Hoje, aos 26, assina os vinhos produzidos pela vinícola da família, a Larentis, no Vale dos Vinhedos. Faz desde o Merlot e os espumantes famosos na região até varietais de uvas menos célebres, como Ancellotta e Teroldego, comum no Trento, região italiana de onde vem a família.

Larentis faz o caminho de muitos de sua geração: cursos e visitas técnicas a vinícolas pelo mundo.
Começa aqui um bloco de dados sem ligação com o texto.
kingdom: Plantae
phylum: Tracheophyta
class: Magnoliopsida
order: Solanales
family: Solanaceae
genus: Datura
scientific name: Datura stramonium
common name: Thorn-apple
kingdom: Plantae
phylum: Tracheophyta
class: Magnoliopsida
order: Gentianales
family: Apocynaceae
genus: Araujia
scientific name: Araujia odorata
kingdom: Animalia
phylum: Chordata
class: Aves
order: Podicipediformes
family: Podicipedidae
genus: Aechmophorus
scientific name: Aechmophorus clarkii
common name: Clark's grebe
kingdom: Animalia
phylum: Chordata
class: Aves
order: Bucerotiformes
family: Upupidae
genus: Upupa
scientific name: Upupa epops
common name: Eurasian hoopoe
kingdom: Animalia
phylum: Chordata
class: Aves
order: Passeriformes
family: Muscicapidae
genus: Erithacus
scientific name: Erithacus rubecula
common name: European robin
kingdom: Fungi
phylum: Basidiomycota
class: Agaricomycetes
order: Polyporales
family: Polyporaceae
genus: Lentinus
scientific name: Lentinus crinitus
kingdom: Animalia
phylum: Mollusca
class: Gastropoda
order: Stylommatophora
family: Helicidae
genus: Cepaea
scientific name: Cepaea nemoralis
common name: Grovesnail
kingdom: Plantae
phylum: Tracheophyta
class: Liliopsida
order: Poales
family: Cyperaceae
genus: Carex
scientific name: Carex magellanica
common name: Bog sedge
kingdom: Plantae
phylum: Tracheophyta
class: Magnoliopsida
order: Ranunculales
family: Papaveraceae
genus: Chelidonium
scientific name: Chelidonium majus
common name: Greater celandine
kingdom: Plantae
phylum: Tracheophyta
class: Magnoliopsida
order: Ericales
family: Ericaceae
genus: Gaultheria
Mas falta um passo, o estágio no exterior. “Busco um mentor.” No mundo ideal, o passo seria dado em Champagne, na França.

Enquanto a hora não chega, segue na rotina da vinícola, com o pai e tios, supervisionados pelo avô Cilo, 84 anos, 70 safras. “Peguei o bonde andando”, diz, sobre a relação da família com as uvas, produtores históricos que passaram a vinificar quando André tinha 11 anos. “Tenho uma responsabilidade maior.” Afinal, é ele quem hoje dá destino à matéria-prima cultivada por gerações anteriores.

SEM MODÉSTIA ELES INDICAM SEUS VINHOS

Conheça alguns rótulos produzidos pela nova geração

PARA FICAR DE OLHO

JOVENS QUE PROMETEM 

Aos 25, Jhonatan Marini, comemora 10 anos de Casa Valduga. Entrou no ano em que começou o ensino técnico de enologia, passou por todas as áreas imagináveis na empresa, da rotulagem à recepção dos turistas. Hoje, montou e toca o núcleo de pesquisa e desenvolvimento da Valduga, além de manter produção caseira de vinhos. Já conta seis safras trabalhadas no apartamento de 121 m2 que divide com um amigo – também enólogo, claro.

Aos 25, Jhonatan Marini, comemora 10 anos de Casa Valduga. Foto: Divulgação

Tiago Tonini, de Farroupilha (RS), acaba de assumir o maior desafio de sua vida profissional, a assinatura dos vinhos da recém-lançada Capoani. Nascido em família produtora de uvas de Farroupilha, fez o mesmo caminho de muitos de sua geração: ensino técnico e graduação em enologia. Aos 29, foi chamado para fazer vinhos em Monte Belo; tem dado foco a espumantes e ao Tannat, “melhor surpresa da região”.